A message from local MP Laurel Collins

›› Laurel Collins

The COVID-19 pandemic has exposed the gaps in our health care system and our social safety net, and it has intensified the growing inequalities in our society. It has brought into sharp focus how vulnerable we all are when disaster hits. Most of all, it has showed us that we need to take better care of people and the planet.

It has brought us to a crossroads.

We can go backwards to so called “business as usual” with a housing crisis, widespread inequality, and no real action on climate change.

Or we can build for better.

There are those who are calling for us to fall back on old unsustainable industries and would see us put stimulus funds into the pockets of CEOs and shareholders instead of helping workers transition to the good, green, family supporting jobs of the future.

While the federal government has been rightly focused on the response to COVID-19, we cannot lose sight of the fact that the climate crisis is another great threat to our health and livelihoods. We have the opportunity to make immediate investments in public transit, affordable housing, energy-efficient retrofits, renewable energy projects, and electrical grid expansion. All of which will create sustainable jobs, reduce inequality, and protect the planet.

• [Dataset content]

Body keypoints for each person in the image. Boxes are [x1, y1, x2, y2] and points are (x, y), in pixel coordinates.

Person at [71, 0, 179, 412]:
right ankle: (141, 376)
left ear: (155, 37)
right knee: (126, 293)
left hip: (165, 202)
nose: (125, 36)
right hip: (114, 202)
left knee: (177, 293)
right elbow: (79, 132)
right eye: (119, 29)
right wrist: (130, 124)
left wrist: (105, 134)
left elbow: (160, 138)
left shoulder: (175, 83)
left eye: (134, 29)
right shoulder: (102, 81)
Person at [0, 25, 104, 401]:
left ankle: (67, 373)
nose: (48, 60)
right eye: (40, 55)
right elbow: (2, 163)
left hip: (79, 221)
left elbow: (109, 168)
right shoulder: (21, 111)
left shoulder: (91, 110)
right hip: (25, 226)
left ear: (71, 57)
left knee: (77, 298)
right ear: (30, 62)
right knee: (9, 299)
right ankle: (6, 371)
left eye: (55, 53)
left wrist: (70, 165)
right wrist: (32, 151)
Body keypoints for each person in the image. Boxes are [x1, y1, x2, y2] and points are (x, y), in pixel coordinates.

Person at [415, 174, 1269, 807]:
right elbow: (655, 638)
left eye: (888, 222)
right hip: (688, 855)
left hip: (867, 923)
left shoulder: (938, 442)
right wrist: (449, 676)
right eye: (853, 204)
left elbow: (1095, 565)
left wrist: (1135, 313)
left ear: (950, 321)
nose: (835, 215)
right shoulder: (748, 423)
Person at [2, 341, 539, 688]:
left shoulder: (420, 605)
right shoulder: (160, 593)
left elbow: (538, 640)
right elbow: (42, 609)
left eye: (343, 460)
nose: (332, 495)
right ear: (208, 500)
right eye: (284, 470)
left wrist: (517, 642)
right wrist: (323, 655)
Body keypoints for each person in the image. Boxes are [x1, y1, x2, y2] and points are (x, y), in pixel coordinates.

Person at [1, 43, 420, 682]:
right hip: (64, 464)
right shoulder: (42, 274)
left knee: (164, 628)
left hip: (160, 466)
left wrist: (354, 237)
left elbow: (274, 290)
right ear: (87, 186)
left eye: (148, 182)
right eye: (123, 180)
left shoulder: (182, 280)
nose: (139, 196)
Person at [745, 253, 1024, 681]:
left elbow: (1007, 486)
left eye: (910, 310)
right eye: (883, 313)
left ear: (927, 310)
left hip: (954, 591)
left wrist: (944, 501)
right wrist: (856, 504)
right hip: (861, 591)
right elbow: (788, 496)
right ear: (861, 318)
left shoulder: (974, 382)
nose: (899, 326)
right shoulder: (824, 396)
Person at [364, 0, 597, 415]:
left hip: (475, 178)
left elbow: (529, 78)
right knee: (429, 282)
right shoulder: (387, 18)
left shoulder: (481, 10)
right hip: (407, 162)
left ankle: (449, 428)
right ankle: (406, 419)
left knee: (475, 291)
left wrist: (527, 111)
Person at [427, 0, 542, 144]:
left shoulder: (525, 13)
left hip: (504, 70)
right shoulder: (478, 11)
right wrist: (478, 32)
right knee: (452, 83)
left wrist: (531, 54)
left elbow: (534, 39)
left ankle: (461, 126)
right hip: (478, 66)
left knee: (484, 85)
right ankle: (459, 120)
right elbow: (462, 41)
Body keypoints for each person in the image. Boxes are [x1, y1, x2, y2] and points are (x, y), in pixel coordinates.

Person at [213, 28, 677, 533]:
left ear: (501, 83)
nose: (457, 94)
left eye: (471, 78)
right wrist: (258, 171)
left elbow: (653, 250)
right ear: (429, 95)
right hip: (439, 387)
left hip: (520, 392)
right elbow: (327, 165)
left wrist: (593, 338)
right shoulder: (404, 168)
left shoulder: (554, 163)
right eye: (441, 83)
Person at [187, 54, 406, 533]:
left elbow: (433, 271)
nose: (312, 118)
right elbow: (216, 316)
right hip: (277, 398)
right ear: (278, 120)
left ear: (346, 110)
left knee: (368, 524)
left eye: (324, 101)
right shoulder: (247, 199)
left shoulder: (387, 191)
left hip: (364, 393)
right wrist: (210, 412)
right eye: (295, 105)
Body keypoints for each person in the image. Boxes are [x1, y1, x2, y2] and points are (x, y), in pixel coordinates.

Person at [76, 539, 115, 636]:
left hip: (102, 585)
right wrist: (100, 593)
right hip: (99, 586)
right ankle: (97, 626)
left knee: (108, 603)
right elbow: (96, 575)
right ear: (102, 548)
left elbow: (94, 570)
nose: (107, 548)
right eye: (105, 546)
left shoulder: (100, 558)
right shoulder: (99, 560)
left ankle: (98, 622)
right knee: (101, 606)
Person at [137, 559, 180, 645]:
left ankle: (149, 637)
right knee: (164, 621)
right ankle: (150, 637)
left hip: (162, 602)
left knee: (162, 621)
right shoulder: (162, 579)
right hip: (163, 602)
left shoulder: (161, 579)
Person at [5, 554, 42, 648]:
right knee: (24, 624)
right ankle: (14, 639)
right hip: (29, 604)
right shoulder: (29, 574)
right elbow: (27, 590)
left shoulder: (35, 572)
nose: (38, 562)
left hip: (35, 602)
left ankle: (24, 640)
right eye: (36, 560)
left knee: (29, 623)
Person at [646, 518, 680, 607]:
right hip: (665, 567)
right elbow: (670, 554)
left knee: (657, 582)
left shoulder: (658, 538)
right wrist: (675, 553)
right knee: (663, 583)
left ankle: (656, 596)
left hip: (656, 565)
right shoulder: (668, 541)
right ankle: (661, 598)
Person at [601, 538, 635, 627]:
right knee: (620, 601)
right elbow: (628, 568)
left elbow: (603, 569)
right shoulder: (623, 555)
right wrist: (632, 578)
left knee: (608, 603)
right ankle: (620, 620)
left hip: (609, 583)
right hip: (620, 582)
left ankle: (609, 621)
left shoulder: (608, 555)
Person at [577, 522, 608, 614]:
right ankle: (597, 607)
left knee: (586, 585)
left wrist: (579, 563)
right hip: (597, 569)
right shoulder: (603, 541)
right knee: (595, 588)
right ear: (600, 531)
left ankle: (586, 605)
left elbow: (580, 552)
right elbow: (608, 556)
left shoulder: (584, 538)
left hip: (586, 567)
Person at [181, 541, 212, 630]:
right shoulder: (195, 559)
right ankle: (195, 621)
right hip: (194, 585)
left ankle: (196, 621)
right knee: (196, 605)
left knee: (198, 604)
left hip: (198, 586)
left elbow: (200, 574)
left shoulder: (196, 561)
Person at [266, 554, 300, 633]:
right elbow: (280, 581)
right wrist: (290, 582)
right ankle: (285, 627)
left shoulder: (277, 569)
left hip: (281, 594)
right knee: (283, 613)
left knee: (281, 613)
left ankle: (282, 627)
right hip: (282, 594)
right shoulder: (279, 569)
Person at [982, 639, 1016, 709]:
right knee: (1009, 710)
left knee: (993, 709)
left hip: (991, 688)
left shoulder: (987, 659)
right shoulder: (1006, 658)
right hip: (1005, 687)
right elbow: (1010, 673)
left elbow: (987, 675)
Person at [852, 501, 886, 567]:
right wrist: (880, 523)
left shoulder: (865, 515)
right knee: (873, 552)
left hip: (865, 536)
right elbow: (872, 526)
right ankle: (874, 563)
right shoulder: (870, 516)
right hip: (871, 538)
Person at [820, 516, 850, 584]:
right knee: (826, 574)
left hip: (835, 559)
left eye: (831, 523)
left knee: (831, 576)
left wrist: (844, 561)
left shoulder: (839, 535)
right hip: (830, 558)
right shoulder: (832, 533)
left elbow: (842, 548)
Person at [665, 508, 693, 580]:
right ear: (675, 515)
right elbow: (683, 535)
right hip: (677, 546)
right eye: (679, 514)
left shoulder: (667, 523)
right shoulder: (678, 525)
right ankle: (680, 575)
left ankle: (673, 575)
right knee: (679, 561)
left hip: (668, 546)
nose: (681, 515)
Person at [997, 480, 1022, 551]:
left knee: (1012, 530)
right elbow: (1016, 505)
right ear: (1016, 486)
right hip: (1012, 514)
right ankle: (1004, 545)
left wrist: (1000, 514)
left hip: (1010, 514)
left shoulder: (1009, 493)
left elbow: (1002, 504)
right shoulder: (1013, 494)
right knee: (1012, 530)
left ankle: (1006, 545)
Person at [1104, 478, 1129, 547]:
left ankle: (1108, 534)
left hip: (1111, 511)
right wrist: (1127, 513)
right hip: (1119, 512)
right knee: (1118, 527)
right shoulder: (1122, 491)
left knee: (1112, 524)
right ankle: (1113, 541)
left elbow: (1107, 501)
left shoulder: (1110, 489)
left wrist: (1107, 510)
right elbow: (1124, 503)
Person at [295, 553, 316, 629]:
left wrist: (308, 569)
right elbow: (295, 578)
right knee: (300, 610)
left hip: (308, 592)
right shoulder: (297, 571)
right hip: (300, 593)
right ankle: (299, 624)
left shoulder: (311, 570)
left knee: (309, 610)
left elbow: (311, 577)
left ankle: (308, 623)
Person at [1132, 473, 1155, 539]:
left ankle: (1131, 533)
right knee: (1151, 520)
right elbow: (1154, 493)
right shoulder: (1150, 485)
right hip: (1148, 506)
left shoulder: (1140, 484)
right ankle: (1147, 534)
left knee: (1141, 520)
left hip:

• [Try it]
Reproduce verbatim the passage of Laurel Collins's message that opens with the words containing "A message from" and closes with "of the future.".

• [Answer section]
A message from local MP Laurel Collins

›› Laurel Collins

The COVID-19 pandemic has exposed the gaps in our health care system and our social safety net, and it has intensified the growing inequalities in our society. It has brought into sharp focus how vulnerable we all are when disaster hits. Most of all, it has showed us that we need to take better care of people and the planet.

It has brought us to a crossroads.

We can go backwards to so called “business as usual” with a housing crisis, widespread inequality, and no real action on climate change.

Or we can build for better.

There are those who are calling for us to fall back on old unsustainable industries and would see us put stimulus funds into the pockets of CEOs and shareholders instead of helping workers transition to the good, green, family supporting jobs of the future.